**** Data for this exercise ****

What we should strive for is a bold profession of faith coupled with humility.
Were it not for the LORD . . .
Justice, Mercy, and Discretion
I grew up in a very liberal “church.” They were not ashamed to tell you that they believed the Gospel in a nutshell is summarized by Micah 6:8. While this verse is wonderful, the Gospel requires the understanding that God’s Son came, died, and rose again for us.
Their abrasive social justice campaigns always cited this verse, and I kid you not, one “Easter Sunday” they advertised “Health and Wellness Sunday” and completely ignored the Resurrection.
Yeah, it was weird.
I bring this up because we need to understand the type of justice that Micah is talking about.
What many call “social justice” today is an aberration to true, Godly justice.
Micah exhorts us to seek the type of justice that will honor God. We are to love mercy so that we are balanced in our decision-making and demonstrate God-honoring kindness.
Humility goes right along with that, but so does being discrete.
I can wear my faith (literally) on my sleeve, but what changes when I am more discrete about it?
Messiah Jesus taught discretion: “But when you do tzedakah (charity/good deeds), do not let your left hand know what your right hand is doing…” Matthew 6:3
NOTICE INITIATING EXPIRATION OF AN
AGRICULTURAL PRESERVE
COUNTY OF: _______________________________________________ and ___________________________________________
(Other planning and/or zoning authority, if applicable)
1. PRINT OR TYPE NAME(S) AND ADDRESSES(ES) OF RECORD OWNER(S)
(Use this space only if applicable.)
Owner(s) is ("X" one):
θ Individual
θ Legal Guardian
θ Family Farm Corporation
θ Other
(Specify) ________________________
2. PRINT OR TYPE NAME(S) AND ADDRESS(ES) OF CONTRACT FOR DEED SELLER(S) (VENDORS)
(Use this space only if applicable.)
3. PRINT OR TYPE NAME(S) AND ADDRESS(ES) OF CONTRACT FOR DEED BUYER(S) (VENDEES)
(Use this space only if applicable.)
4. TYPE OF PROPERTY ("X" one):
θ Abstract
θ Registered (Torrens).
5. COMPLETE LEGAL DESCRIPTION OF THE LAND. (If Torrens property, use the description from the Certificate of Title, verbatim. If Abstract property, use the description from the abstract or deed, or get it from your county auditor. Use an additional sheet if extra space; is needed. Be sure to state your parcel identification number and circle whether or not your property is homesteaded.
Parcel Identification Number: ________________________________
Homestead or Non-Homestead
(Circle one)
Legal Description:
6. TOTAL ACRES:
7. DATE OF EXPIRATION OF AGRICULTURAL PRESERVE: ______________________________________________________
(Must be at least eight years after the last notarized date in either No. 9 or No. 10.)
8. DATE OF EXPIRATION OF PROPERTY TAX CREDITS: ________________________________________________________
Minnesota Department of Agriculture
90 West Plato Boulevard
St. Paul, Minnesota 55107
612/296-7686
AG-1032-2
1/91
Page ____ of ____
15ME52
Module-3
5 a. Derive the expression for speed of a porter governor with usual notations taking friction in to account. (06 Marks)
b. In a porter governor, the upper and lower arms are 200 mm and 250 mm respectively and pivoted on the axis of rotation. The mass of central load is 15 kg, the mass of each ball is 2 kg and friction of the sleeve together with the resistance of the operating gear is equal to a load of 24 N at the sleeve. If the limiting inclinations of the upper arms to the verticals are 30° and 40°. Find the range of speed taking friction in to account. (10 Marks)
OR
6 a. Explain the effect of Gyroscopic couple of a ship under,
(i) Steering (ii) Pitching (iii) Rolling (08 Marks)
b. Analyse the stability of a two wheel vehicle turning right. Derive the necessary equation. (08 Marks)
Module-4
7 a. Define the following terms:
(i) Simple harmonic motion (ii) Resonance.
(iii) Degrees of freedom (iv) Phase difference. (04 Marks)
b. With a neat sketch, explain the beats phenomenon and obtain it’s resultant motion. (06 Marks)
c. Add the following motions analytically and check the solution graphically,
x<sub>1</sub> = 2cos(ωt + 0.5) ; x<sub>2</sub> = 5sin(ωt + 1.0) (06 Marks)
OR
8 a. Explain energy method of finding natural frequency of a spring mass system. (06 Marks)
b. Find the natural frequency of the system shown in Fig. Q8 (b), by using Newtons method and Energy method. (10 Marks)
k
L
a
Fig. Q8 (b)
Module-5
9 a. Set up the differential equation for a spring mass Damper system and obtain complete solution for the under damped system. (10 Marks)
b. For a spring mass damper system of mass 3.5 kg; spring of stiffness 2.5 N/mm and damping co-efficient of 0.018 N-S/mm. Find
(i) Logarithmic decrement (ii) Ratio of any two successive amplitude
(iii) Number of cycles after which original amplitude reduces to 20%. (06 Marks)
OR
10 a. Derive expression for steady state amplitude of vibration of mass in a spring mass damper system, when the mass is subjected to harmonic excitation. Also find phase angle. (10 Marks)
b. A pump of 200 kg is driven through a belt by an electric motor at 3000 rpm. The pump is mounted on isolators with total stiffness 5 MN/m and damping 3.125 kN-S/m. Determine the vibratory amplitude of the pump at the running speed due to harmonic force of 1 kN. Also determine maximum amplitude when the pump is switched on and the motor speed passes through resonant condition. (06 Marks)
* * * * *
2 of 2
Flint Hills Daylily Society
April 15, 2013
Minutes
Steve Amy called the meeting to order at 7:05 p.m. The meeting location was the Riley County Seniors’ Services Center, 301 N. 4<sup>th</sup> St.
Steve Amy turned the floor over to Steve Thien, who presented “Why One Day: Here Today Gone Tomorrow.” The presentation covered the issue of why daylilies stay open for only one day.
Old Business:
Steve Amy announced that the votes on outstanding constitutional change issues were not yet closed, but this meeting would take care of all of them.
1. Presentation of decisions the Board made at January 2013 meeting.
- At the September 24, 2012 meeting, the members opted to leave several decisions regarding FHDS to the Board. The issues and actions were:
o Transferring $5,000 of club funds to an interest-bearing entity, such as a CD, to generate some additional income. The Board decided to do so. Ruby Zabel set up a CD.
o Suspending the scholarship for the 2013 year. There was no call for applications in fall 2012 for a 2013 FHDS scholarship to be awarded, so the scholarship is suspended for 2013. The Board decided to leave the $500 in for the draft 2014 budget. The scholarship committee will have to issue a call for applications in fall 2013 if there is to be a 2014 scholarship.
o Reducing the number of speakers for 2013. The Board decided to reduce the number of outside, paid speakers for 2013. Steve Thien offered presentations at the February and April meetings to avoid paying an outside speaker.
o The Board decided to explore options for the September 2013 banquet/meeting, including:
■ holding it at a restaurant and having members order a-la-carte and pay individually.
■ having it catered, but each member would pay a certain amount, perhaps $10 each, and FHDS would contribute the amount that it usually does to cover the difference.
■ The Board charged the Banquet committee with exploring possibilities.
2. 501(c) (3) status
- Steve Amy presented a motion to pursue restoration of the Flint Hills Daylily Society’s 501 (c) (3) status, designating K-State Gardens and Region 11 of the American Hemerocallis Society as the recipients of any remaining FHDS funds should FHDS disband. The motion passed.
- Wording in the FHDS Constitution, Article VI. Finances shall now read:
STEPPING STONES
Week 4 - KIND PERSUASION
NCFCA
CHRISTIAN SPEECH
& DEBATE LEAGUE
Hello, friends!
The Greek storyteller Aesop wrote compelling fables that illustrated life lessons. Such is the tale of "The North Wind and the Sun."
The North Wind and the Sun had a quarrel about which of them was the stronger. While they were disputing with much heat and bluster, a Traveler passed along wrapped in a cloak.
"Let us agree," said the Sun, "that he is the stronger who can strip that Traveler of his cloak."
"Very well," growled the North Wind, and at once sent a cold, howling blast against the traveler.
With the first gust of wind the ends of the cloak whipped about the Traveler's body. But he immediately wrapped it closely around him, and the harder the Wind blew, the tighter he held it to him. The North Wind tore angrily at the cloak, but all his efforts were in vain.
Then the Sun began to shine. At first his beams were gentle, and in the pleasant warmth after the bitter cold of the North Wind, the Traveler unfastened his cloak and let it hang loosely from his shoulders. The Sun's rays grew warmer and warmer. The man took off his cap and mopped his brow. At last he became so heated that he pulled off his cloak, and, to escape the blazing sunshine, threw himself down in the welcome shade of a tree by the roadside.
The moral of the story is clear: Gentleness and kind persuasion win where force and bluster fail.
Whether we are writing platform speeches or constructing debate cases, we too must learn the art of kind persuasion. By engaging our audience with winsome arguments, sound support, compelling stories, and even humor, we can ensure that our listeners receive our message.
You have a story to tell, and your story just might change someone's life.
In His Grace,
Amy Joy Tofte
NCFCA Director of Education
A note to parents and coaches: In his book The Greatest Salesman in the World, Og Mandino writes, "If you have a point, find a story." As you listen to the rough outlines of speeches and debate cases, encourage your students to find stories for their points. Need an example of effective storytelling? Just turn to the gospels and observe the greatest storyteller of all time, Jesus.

****

Work instruction — Please make an exact copy of the lines above from the line with "The North Wind and the Sun had" through the line with "With the first", both ends included.

Response box —
The North Wind and the Sun had a quarrel about which of them was the stronger. While they were disputing with much heat and bluster, a Traveler passed along wrapped in a cloak.
"Let us agree," said the Sun, "that he is the stronger who can strip that Traveler of his cloak."
"Very well," growled the North Wind, and at once sent a cold, howling blast against the traveler.
With the first gust of wind the ends of the cloak whipped about the Traveler's body. But he immediately wrapped it closely around him, and the harder the Wind blew, the tighter he held it to him. The North Wind tore angrily at the cloak, but all his efforts were in vain.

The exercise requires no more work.